I disagree with @Bob. I can only speak to the shoe repair place that I use, but the quality of the work there has always been excellent from my point of view. I have lived in this area on and off since 1975 and have never had a problem with the shoe repair shop at the shopping center where Giant is located. In fact, I am wearing today shoes that I bought in 1972 in Williamsburg, VA. They have had several sets of soles and heels and continue to be in great shape. We need to find young people who want to work in the shoe repair business. With the unemployment rate where it is, seems to me that folks looking for work would be looking at trades.

America needs a chain of Emmets Fix It Shop.

Imelda@glad they could take care of your dainty shoes.I speak from experience that neither shoe repair shop(Hydraulic or Seminole Sq.)is any account on work boots.With this many people in the area,there should be more such businesses.

Try Cobblers Bench Shoe Repair. There's one in Manassas.

I think the trend away from designed-for-disposal products is good for us in many ways. In Waynesboro, I ran into problems finding a good small-engine repair shop, and ended up learning to do it myself.

For an excellent shop that does a lot of AT hiker boot repair, check out Graham's Shoe Service on Arch Ave. on Waynesboro's east side. I shuttle a lot of hikers down the mountain and they are often looking to get things repaired, from packs to tents to boots, and Graham's seems to make them all happy. http://www.grahamsshoeservice.com/

Learn how to repair your own stuff. Its not that hard. I've been teaching my kids to do it and they enjoy fixing their own toys.

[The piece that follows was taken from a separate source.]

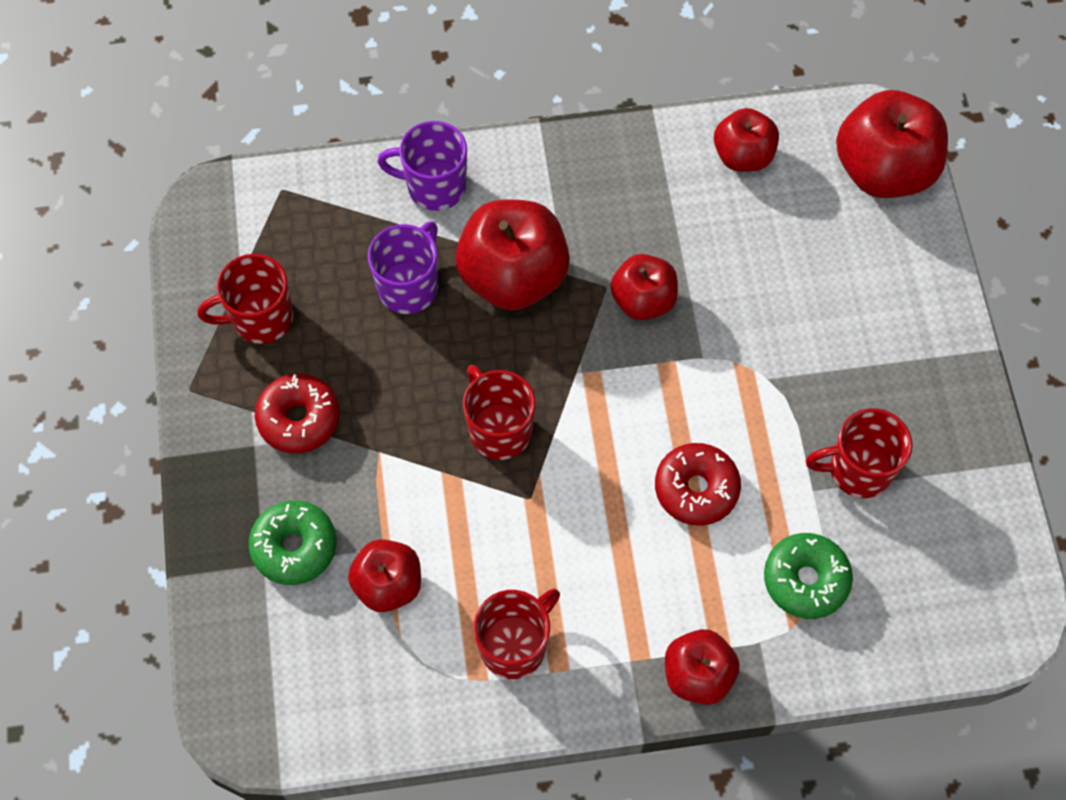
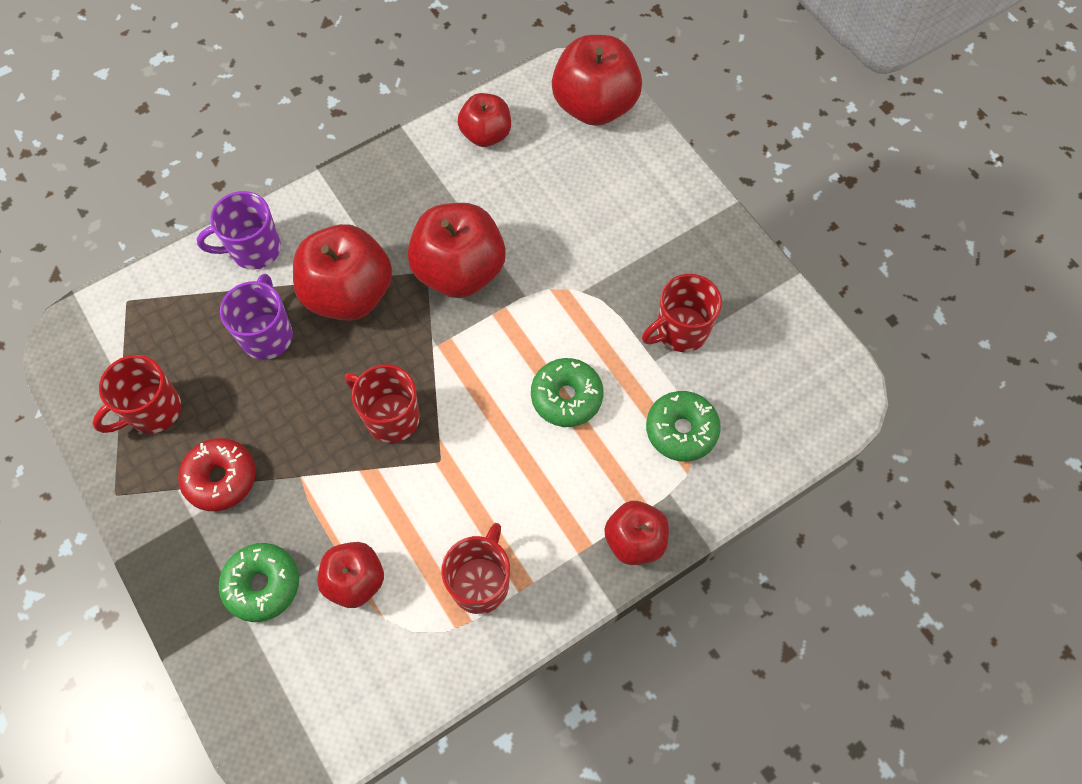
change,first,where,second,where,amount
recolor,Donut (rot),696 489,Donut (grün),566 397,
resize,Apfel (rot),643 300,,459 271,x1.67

All hail duct tape and superglue!

The wonderful shoe repair business near Ceci's Pizza is gone!! I thought that guy was great. So I went to the other one. The shoe strap broke again the same day I picked them up...... So glad to get a recommendation in Waynesboro.

I needed a little bit of stitching done to a work boot.What the business on Hydraulic Rd. used for this stitching was ordinary fabric thread.So the "repair" lasted about as long as yours,Jaycee.